The Help Yourself Buffet
Dogs are very well catered for at the Spread Eagle, with plenty of fresh water, a selection of tasty snacks, and a choice of stylish bowls that I'd be happy enough to drink out of myself! So dogs are an important aspect of the Spread Eagle offering, and as such I was looking forward to getting to the bottom of the aforementioned 'Roger Moore' Jack Russell story. Fully expecting the pub to be plastered with sepia images of the mutt in question, perhaps accompanied by gushing tales of canine bravery and/or hilarious Terrier style biting shenanigans. Hmm! Not so much as a Cassius Marcellus Coolidge painting of the plucky lad playing cards and smoking a cheroot with his mates! This dog can hardly have been that famous then! Seriously though, if anyone reading this knows anything at all about 'Roger' (possibly not his/her real name) the Jack Russell (seriously, who knows!), maybe they've even met the tyke out for walkies on Oakley Park, I'd be delighted to know...

Family fun! Apparently...
I popped in for a pint Sunday lunchtime, and it was exactly how you'd imagine a family destination pub to be on a Sunday lunchtime. Families of all shapes and sizes enjoying the early Spring sunshine, dining-it-up of course, chewing on a bone in some cases. Because let's be absolutely clear, this is a Family Pub first and foremost.

Something was definitely wrong though, a strange nagging feeling that all was not as it should be. Like one of those 1950's sci-fi movies where the hero wakes up to a world where everything's exactly the same, except tea doesn't exist! It took me a while to figure it out, but there it was, staring me in the face as I ordered a pint of very nicely kept Marston's Pedigree. No John Smiths Smooth! In a pub! In Great Oakley, nr Corby! An Every Pub In Corby first no less!


No football on the telly neither, though for all I know the season may well have finished by now. I think the terrific garden takes precedence on a day like this, even above the football. In Corby! What a garden though. Corby's finest pub garden? I'd say so, and plenty of it too.


No doubt you'll still be reeling from the shocking John Smiths Smooth revelation, but the clue was on the gable-end all along.
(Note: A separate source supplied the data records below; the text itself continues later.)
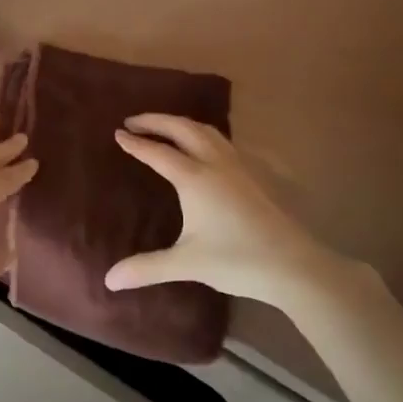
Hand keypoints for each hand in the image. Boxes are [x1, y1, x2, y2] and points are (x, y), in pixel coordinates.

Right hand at [105, 113, 371, 309]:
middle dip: (156, 121)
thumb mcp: (187, 263)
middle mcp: (215, 164)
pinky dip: (203, 134)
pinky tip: (204, 148)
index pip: (158, 152)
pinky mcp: (255, 175)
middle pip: (182, 129)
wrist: (293, 264)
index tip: (117, 133)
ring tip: (165, 127)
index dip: (136, 143)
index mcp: (194, 179)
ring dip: (181, 123)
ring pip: (207, 131)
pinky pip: (223, 142)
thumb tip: (109, 280)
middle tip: (134, 121)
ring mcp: (238, 167)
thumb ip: (147, 268)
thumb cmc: (237, 260)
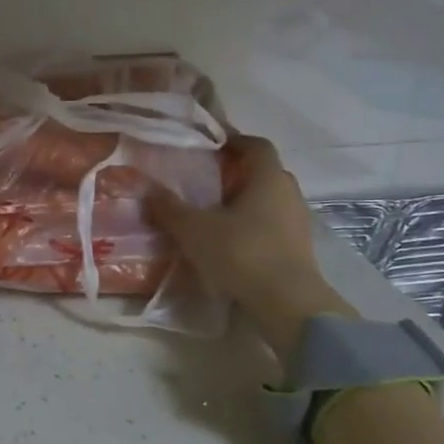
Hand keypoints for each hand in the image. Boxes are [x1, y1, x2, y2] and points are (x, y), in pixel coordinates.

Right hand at [149, 136, 355, 364]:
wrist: (287, 304)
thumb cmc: (241, 253)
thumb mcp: (194, 229)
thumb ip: (169, 208)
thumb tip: (145, 188)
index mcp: (268, 178)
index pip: (256, 145)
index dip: (234, 140)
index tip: (210, 145)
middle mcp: (288, 193)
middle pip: (263, 172)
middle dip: (236, 173)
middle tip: (206, 180)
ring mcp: (297, 222)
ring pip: (269, 201)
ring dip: (244, 202)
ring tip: (213, 213)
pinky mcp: (298, 249)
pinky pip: (272, 225)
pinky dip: (252, 226)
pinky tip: (230, 241)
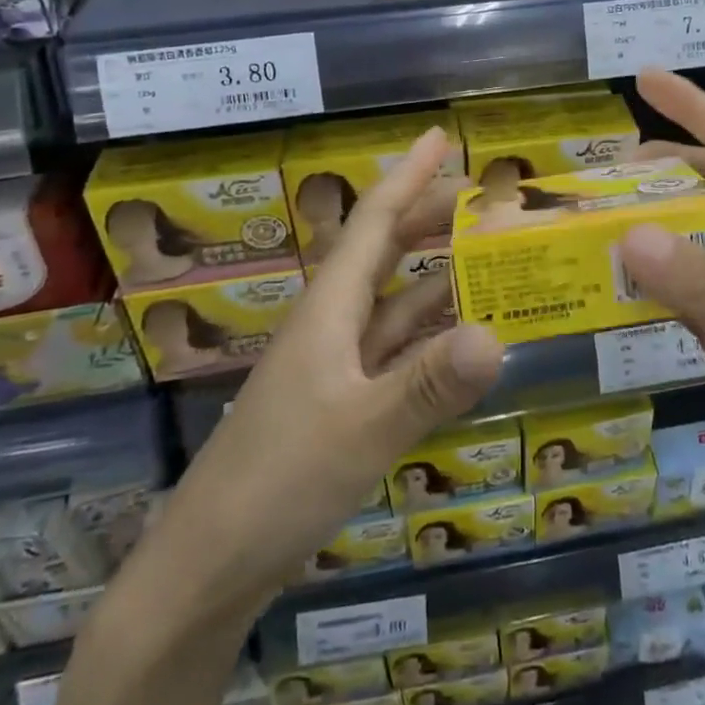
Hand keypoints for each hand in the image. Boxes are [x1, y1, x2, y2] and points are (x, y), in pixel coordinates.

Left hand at [162, 127, 504, 604]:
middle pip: (385, 252)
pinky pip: (395, 350)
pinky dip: (429, 335)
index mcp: (328, 309)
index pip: (374, 221)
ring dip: (436, 276)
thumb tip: (498, 334)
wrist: (206, 569)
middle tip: (484, 197)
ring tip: (487, 258)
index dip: (408, 175)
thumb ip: (429, 384)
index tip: (441, 136)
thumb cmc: (277, 483)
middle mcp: (331, 325)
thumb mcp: (362, 431)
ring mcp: (334, 367)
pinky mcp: (340, 405)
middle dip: (430, 217)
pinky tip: (460, 339)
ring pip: (393, 302)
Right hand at [620, 69, 704, 535]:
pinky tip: (605, 279)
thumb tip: (627, 236)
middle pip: (702, 186)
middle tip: (594, 173)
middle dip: (654, 171)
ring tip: (587, 218)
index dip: (692, 106)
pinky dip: (641, 279)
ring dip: (642, 224)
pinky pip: (674, 290)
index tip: (643, 78)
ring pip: (684, 237)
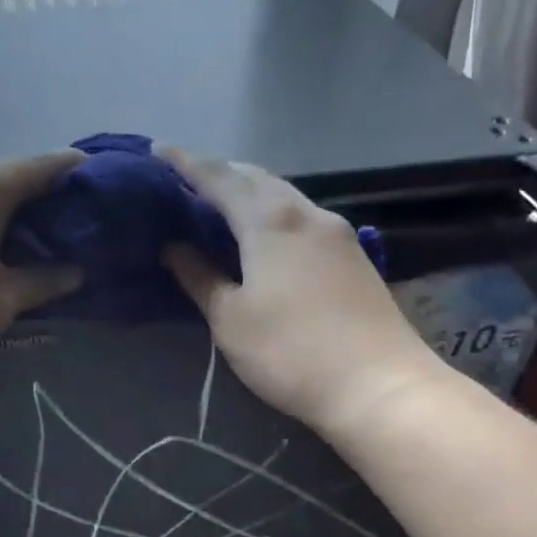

The Spread Eagle is that rarest of all things in Corby, a pub proud to display a real live brewery logo, in fact a pub actually owned by a brewery rather than yet another faceless pubco. Marston's Brewery as it happens, offering the full range of Pedigrees, and a 'guest' Hobgoblin for the more 'southern' taste. A beer pub first and foremost then! Ironically the local CAMRA pub guide of 1990 lists the Spread as being a John Smiths house, and keg only at that. What could possibly have gone right! This takes the EPIC cask hit-rate up to four pubs now, five if we include the occasional handpump action in the White Hart. Respectable and slightly surprising? Didn't I tell you Corby was a Beer Town first and foremost!


So there you have it. It's a family dining pub that welcomes real ale drinkers and their dogs. Not really my kind of boozer it's true, but the beer was very good, the garden a delight, the Pizza & Pool Night perhaps worth investigating. It's as good an example of its type as you'll find anywhere I guess, and with a startlingly geometric carpet that Corby folk should be rightfully proud of too. Would I 'Spread' again? Yes I believe I would!

(*obscure late 20th century Red Lion Middleton in-joke. Trust me, it was hilarious at the time...)

Comments

  1. Lovely stuff.

    Always a treat to see the full Pedigree range, though I'd have liked to see the 1980s Staffordshire knot pump clip.

    ReplyDelete
    Replies
    1. This is more the Brunning & Price of Corby pubs, not the Stamford & Warrington.